I kept busy pursuing anything and everything that sparked my interests and I felt I could do. From my early years of piano recitals, to training & showing horses, working in the film industry, working in the judicial system as a court specialist. When the World Wide Web began, I jumped in and learned html coding and started my own web design business. I had…. PURPOSE. I exist to do this or that. To do it well, to raise my daughter to follow her passions.
Oh all the, “Susie, you’re such a go getter!” or “Susie, you’re so good at what you do! You’re an inspiration to us” although embarassing to my humble core, it made me feel, well, purposeful.
You would have thought I had a publicist by the articles written about my latest pursuits in the equine industry or the requests for interviews. Yay me!
I worked hard, not for money, but to be able to tell myself I can do this or that by hard work, just like my parents did. The reward? There were a couple of passions I just happen to be good at and it clicked. I made my parents proud, my family comfortable and myself fulfilled.

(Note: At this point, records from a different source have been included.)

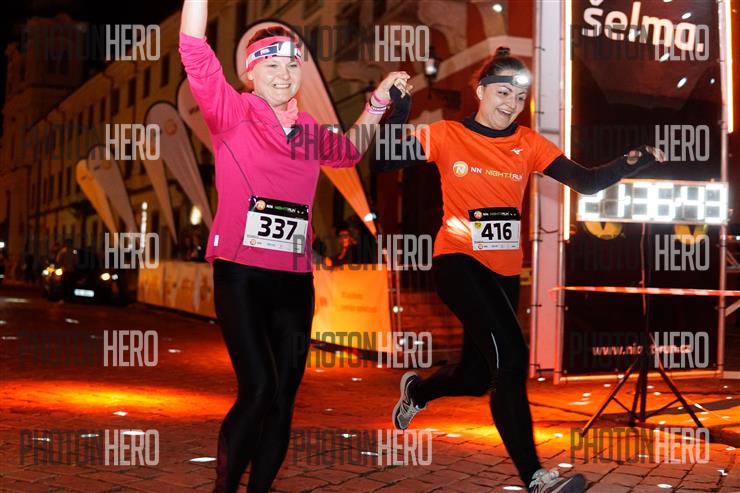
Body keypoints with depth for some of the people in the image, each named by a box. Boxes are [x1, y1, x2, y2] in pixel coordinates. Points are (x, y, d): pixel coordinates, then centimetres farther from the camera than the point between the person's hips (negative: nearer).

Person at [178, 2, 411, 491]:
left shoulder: (310, 132, 14)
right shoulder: (232, 113, -1)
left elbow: (350, 150, 34)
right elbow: (195, 52, -15)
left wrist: (378, 103, 25)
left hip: (295, 280, 5)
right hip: (241, 275, -5)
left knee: (284, 396, 8)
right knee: (258, 388, -16)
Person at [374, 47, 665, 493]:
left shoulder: (529, 144, 4)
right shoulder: (447, 136, -2)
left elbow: (587, 181, -5)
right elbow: (380, 163, -9)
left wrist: (630, 163, -21)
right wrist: (398, 116, -20)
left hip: (504, 272, 5)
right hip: (458, 262, -5)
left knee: (477, 377, 12)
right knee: (510, 352, -24)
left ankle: (416, 390, 46)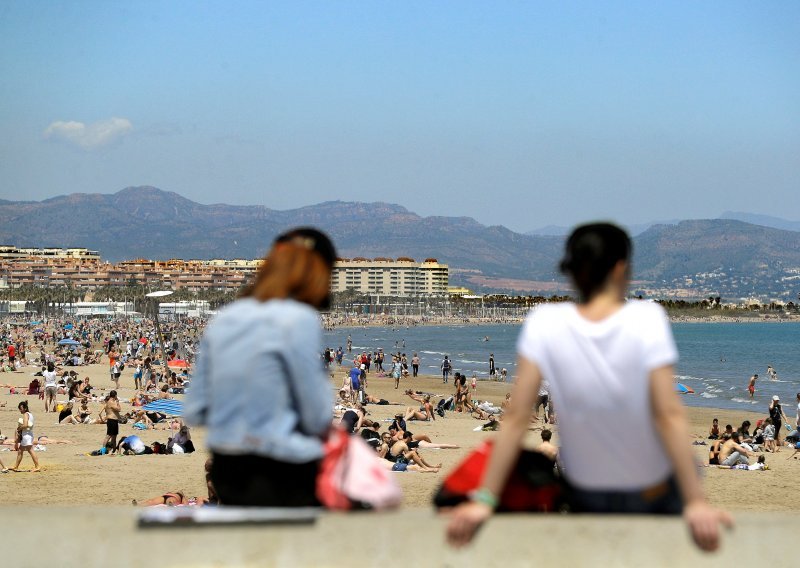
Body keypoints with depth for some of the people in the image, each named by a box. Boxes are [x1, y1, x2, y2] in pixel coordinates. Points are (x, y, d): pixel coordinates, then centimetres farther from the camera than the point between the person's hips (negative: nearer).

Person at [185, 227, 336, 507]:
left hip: (225, 471, 7)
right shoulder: (300, 319, -12)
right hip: (281, 474, -7)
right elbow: (318, 417, -7)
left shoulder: (222, 319, 6)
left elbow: (194, 412, 9)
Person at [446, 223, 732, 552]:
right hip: (654, 495, -1)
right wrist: (695, 502, -23)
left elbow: (516, 417, -18)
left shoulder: (544, 323, -15)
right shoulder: (647, 318, -20)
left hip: (586, 498, 2)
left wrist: (485, 500, -16)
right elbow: (669, 416, -25)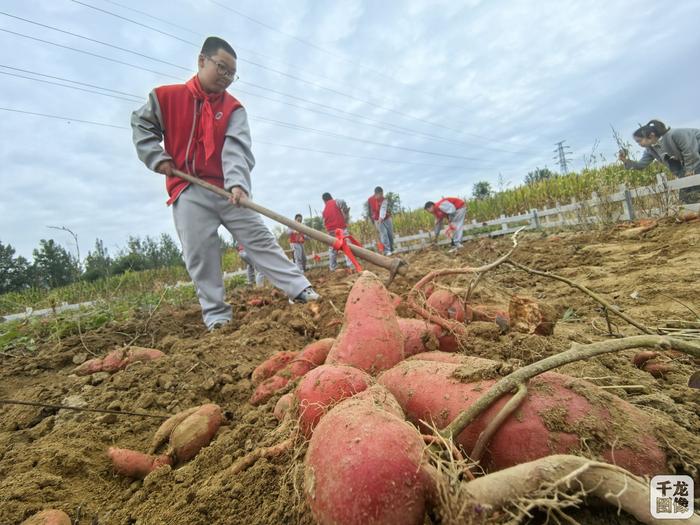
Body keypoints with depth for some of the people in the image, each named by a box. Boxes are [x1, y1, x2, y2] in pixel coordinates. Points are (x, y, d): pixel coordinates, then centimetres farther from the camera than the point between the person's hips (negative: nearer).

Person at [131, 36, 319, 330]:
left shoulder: (233, 108, 5)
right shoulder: (166, 97, 6)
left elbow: (237, 148, -12)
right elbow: (141, 124, 15)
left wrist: (237, 182, -29)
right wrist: (158, 157, -2)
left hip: (226, 188, 0)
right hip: (187, 191, 0)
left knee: (260, 239, -4)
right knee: (199, 255, -3)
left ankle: (301, 289, -3)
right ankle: (216, 315, 5)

Then, in my 42nd year of life, while minding my own business, I became quite tired. Not just tuckered out….rather, I was exhausted. I didn’t feel so great. It didn’t go away. I couldn’t follow through with anything. My physical strength was gone, POOF! To make this long story shorter, I’ll get to it. I was diagnosed with Lupus SLE. It came on strong.
I went from go getter, busy, on the run to bedridden, confused, scared, and most of all, angry. I had to stop training horses, stop designing web sites, stop working due to the seriousness of my symptoms.
Since this diagnoses, I’ve struggled to find my purpose. Why am I here? What do I have to offer anyone or anything? Lupus affects your organs, brain, body in ways that every time you decide to head a certain direction with your life on a “good day” your met with a big yellow sign saying “Do Not Enter” because something Lupus comes up with will make it impossible for you to do.
I can’t tell you how many little ideas I’ve come up with from making jewelry to starting a support group. Believe me, I’m not a quitter but I DO know when it’s time to be realistic with myself & say, this just isn’t going to work. So quit beating yourself up.
I made the mistake of pushing through symptoms in order to please others and go do something with them. I’d smile & say, sure I’ll do it I know I can! I’ll know when to take it easy. But I’d end up very sick in bed for days after because I chose to participate in something so I’d feel somewhat normal and I’d please someone who knew I had Lupus but felt if I really put my mind to it, I could beat it. Heck, look at my life before! I got STUFF DONE!
So where does all this leave me today? Now?
Well I refuse to believe I’m just suppose to lay here in pain and brain fog until a meteor hits earth. Or any number of the mountains I live near erupts.
Maybe I shouldn’t be struggling for a purpose and instead be flowing with this new me and working instead on my attitude of gratitude.
I’m alive to see & hear beautiful things. I’m near two beautiful, funny & loving grandsons who think I’m just the best “Gram” ever because I watch cartoons with them.
Maybe now my purpose is, I exist to be able to slow down enough to enjoy my family, my grandkids and just be there for them. To just slow down & recognize what is and isn’t important. It’s working quite well so far with this “aging process” thing. I mean, my complaints aren’t that far off from those of someone my age. Like “oh my aching back.”
But I don’t know if I’ll ever be able to deal with the intense pain, the worry of what’s next, the loneliness of isolation and the fear. Lupus SLE is scary, it’s cruel. So I’ll stop struggling for a purpose and instead take a deep breath and live this life the best I’m able to with the gifts I still have. No more interviews. But that’s a good thing.